Domani è già oggi. Il futuro non aspetta.

Idee admin 20 dicembre 2012

Più di un giovane su tre cerca lavoro senza trovarlo. Nel frattempo i precari in Italia sono 3 milioni (e due terzi di essi hanno meno di 35 anni).

La ricetta della flessibilità, che prevedeva di creare lavoro e sviluppo eliminando tutele e “vincoli”, è palesemente fallita.

Purtroppo, proprio mentre la crisi è all’apice, un colpo di coda di queste ricette ormai superate è stato assestato dal ministro Fornero: la modifica dell’articolo 18, cui sono seguiti più licenziamenti e nessuna assunzione, prosegue una storia in cui lo statuto dei lavoratori è stato dipinto come l’ostacolo alle assunzioni che rendeva i padri (garantiti) colpevoli della precarietà dei figli.
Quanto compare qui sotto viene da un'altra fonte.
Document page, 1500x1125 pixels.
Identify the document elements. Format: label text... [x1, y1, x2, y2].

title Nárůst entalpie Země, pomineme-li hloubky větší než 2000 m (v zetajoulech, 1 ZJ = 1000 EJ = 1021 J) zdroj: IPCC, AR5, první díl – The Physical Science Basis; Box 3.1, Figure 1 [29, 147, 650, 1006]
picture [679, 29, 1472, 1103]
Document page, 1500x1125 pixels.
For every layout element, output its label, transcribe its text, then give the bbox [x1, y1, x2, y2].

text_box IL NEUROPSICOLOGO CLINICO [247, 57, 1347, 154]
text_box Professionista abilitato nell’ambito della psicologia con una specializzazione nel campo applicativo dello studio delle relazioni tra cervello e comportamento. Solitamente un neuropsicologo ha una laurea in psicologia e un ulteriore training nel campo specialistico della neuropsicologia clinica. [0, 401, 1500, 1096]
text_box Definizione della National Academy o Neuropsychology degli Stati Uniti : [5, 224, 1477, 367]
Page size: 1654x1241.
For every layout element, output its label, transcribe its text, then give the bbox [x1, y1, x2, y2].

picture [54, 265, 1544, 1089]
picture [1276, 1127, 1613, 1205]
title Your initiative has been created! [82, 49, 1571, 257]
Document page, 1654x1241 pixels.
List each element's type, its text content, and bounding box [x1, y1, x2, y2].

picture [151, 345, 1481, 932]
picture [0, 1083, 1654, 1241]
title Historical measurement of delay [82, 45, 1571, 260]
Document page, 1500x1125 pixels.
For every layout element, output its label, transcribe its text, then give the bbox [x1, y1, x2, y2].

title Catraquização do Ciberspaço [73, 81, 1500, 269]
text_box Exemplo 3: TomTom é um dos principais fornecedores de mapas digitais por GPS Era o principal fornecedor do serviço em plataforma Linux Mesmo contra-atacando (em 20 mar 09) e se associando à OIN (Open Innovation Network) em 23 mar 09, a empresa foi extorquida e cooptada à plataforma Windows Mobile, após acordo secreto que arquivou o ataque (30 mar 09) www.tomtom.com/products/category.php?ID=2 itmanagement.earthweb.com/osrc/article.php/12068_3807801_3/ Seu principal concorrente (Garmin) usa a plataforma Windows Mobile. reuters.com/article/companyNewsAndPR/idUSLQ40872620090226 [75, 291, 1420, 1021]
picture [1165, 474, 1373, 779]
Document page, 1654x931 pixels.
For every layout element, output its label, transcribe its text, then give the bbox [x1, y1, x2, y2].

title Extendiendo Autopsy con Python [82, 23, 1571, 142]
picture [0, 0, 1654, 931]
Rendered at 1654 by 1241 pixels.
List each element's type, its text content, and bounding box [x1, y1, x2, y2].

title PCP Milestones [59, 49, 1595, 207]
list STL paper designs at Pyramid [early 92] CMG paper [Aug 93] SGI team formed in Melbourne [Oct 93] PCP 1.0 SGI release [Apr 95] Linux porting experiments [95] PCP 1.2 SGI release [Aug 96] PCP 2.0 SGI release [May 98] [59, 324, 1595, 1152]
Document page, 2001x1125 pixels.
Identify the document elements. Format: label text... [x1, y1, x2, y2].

Nemmeno l’evidenza che nelle piccole imprese (dove l’articolo 18 non vige) vi siano poche assunzioni e troppo precariato ha fatto vacillare i fan della flessibilità a ogni costo.

Fallisce ogni giorno anche la ricetta di chi vorrebbe costruire la competitività non investendo in innovazione e ricerca bensì comprimendo salari e boicottando la rappresentanza sindacale: la Fiat di Marchionne, che di questa impostazione ha fatto un mantra, continua a perdere quote di mercato (ormai è al 6,1% in Europa).

Oltre al fallimento di queste ricette, emerge con chiarezza la loro miopia: in troppi dimenticano che un esercito di precari che versa i contributi minimi oggi sarà domani un esercito di anziani senza pensione, di cui lo Stato dovrà occuparsi con costi altissimi. Scaricare la crisi di oggi sulle prossime generazioni non è mai la soluzione.

Servono nuove politiche.

Le tipologie contrattuali devono essere drasticamente diminuite e va incentivata la stabilizzazione dei contratti a tempo determinato

Ogni ora di lavoro “flessibile” deve costare più di un’ora di lavoro a tempo indeterminato (a livello fiscale e contributivo), per scoraggiare il ricorso alla precarietà da parte di chi vuole ridurre i costi.

Occorre ripristinare l’obbligo di causale per le assunzioni a termine (abolito dalla riforma Fornero) e rendere l’apprendistato davvero un’opportunità di formazione sul campo (e non l’attuale strumento di dumping salariale) eliminando la possibilità di recesso alla scadenza senza giusta causa.

Dovrà essere approvata una legge sulla rappresentanza sindacale che applichi finalmente quanto prevede la Costituzione e faccia terminare una nefasta stagione di accordi separati.

Rafforzare i servizi ispettivi è la strada da seguire per contrastare il lavoro nero e individuare le false partite Iva, ennesimo escamotage per mascherare rapporti di lavoro subordinati, precari e sottopagati.

Le politiche industriali e gli investimenti della Cassa Depositi e Prestiti dovranno sostenere la ricerca applicata e le innovazioni tecnologiche e di prodotto.

Ma più di ogni altra cosa serve una rivoluzione culturale.

Il cambiamento deve partire dalla comprensione di un basilare meccanismo economico: è lo sviluppo (consumi, investimenti, spesa pubblica) che crea lavoro.

Sostenere il potere d’acquisto dei salari non è solo giusto socialmente, bensì anche e soprattutto efficiente, perché consentirà finalmente alle imprese di veder crescere la domanda e di assumere. Rafforzare le tutele dei lavoratori significa restituire al lavoro la dignità che merita e al Paese la prospettiva di uno sviluppo basato sulla cooperazione tra lavoro e impresa.

Investire in conoscenza (istruzione, formazione permanente, ricerca) è il migliore supporto che uno Stato può dare ai propri cittadini e insieme al proprio sistema produttivo.

Diritti, equità e sviluppo non sono le politiche di qualcuno contro qualcun altro: saranno le politiche con cui disegneremo l’Italia di domani.